The interior of this historic club better known as the Rat-Pack hangout has been redone in its original 1940’s style, and our waiter acted as if he’d been there just as long. For a few hours, three millennial women sat in Frank Sinatra’s old booth - we’ll never know which side he really sat on - sharing the paths of life we had each taken to lead us to this place. As the wine bottles were poured, our stories began to pale in comparison to the ones entrenched in the velvet-clad walls of this old casino. I could almost see it — Marilyn Monroe crying in her booth across from us, the alleged mafia meetings, the rivalry at the Cal-Neva Lodge, the underground Prohibition-era tunnels that connected suites of the elite and movie stars like Monroe, Sinatra and the Kennedy Clan, Judy Garland being discovered at age 15 — for a moment were transported right into a 1935 daze. Which is precisely when the Bananas Foster table-side service manifested and set our table ablaze with golden butter flames, sending us all into hysterics.

Pro Traveler Tips:

  • From Texas, take the newly-launched flight via Southwest from Dallas into Reno/Lake Tahoe.

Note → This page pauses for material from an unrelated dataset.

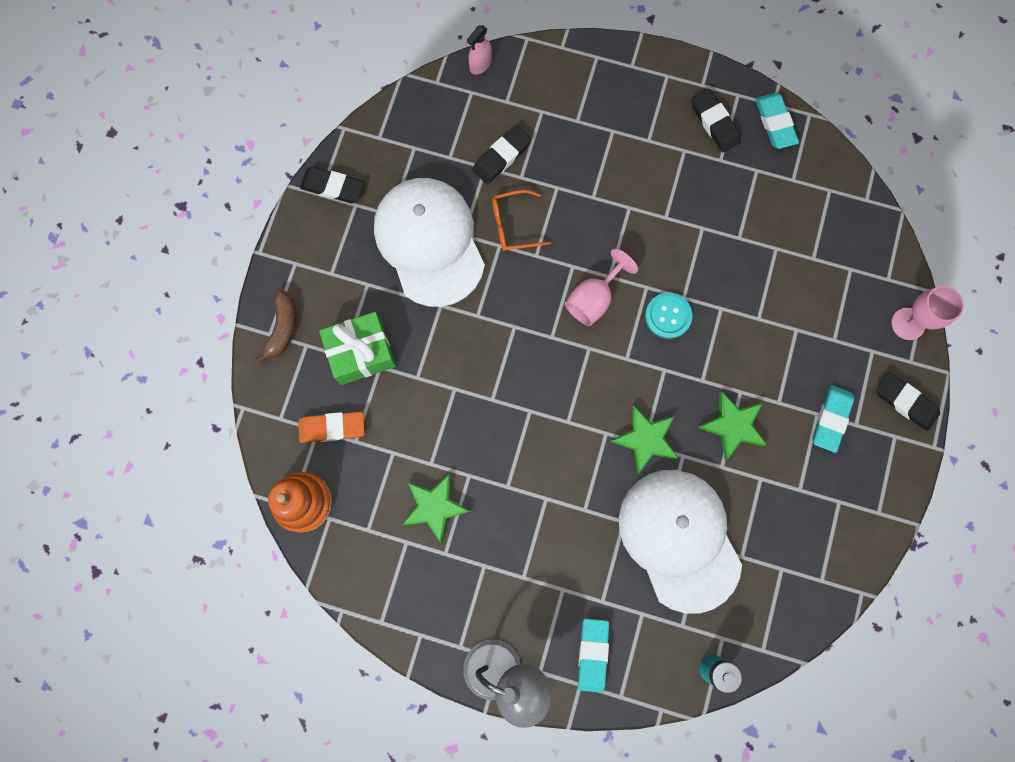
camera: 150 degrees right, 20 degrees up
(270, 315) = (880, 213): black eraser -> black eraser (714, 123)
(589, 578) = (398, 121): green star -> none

  • The North and South shores differ vastly: Tahoe North offers a peaceful small town-meets-nature experience, while the South shore centers around big casinos, dining, and tourism.
  • If stumped on dinner ideas one evening, pick up some items at a local grocer and make your way to Moon Dune Beach. Time your arrival with the sunset, and watch as the pastel colors change from purple, to bubble gum pink, to a faded orange.